◆ İş Talebi A:
Metinden sonra gelen satırlarda "функции памяти ChatGPT, которая" ifadesini içeren satırdan başlayıp "исключительно обладатели платных подписок" ifadesini içeren satıra kadar giden bölümü, "диалогов" yerine "разговоров" koyarak yeniden veriniz. Bunun dışında hiçbir şeyi değiştirmeyiniz.

◆ Belge Alıntısı:
══════════

Metis Yayınları’ndan çıkan Uğur Tanyeli’nin "Yıkarak Yapmak" isimli kitabı tam da bu sorunun etrafında dolaşıp yanıtları mimarlık -mimarlıkta düğümlenen diğer bağları da takip ederek- bağlamında tartışıyor. Hatta tartışmakla yetinmeyip alt başlıkta da yer alan “Anarşist bir mimarlık kuramı için altlık” teklifini sunuyor. Anarşist bir mimarlık kuramı mı? Akla takılan bu sorunun yanıtına öncelikle bir açıklama getirmeli.
Yazar kitabın önsözünde belirttiği üzere verili olan ile çatışma halini benimsemiş, başlıktan hareketle bu çağrışımla neyi kastettiğini açıklıyor: “Burada anarşi terimi mimarlık bilgi alanında egemen iktidar yapılarını –söylemleri, önyargıları, stereotipleri, inançları– sorunlaştırmak isteyişime göndermede bulunuyor.”
MİMARLIĞIN İCADI
Yazarın giriştiği çatışma etimolojik bir muhasebeyle başlıyor. Meslek olarak mimarlık ne zamandan beri mutlak bir referansla anılır olmuş arayışı bu muhasebede yer bulmuş. Rönesans İtalyancasında ortaya çıkan Arkhitekton sözcüğü arkhi- (arkhon = şef, önder) ve tekton (yapım, imalat, marangozluk) sözcüklerinin birleşiminden oluşmuş.

══════════

◆ Ayıklanan Satırlar:
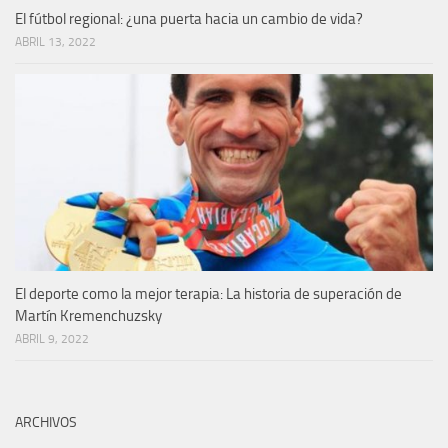
El fútbol regional: ¿una puerta hacia un cambio de vida?
ABRIL 13, 2022
El deporte como la mejor terapia: La historia de superación de
Martín Kremenchuzsky
ABRIL 9, 2022
ARCHIVOS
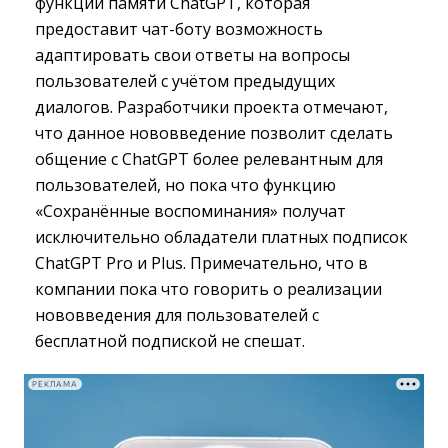
функции памяти ChatGPT, которая
предоставит чат-боту возможность
адаптировать свои ответы на вопросы
пользователей с учётом предыдущих
диалогов. Разработчики проекта отмечают,
что данное нововведение позволит сделать
общение с ChatGPT более релевантным для
пользователей, но пока что функцию
«Сохранённые воспоминания» получат
исключительно обладатели платных подписок
ChatGPT Pro и Plus. Примечательно, что в
компании пока что говорить о реализации
нововведения для пользователей с
бесплатной подпиской не спешат.
РЕКЛАМА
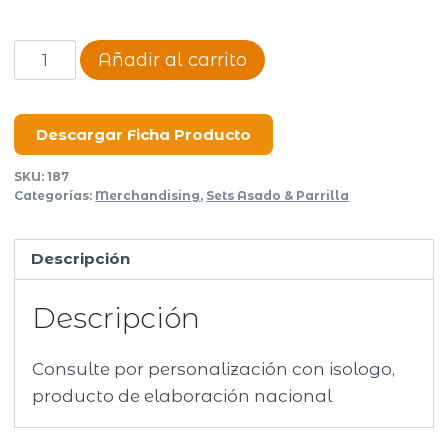
Copetinero
Añadir al carrito
Cuencos
cantidad
Descargar Ficha Producto
SKU:
187
Categorías:
Merchandising
,
Sets Asado & Parrilla
Descripción
Descripción
Consulte por personalización con isologo,
producto de elaboración nacional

══════════

◆ İş Talebi B:
Mimarlık kitabını ele alan alıntıda "MİMARLIĞIN İCADI" ifadesiyle başlayıp "sözcüklerinin birleşiminden oluşmuş." ifadesine kadar uzanan bölümü olduğu gibi yeniden yazınız.

◆ Yanıt Bölümü A:
функции памяти ChatGPT, которая
предоставит чат-боту возможность
адаптировать свои ответы на вопросы
пользователей с учётом предыдущих
разговоров. Разработчики проекта отмечают,
что данное нововведение позволит сделать
общение с ChatGPT более релевантным для
пользователей, но пока что функцию
«Сохранённые воспоминания» получат
исключительно обладатели платных подписок

◆ Yanıt Bölümü B:
MİMARLIĞIN İCADI
Yazarın giriştiği çatışma etimolojik bir muhasebeyle başlıyor. Meslek olarak mimarlık ne zamandan beri mutlak bir referansla anılır olmuş arayışı bu muhasebede yer bulmuş. Rönesans İtalyancasında ortaya çıkan Arkhitekton sözcüğü arkhi- (arkhon = şef, önder) ve tekton (yapım, imalat, marangozluk) sözcüklerinin birleşiminden oluşmuş.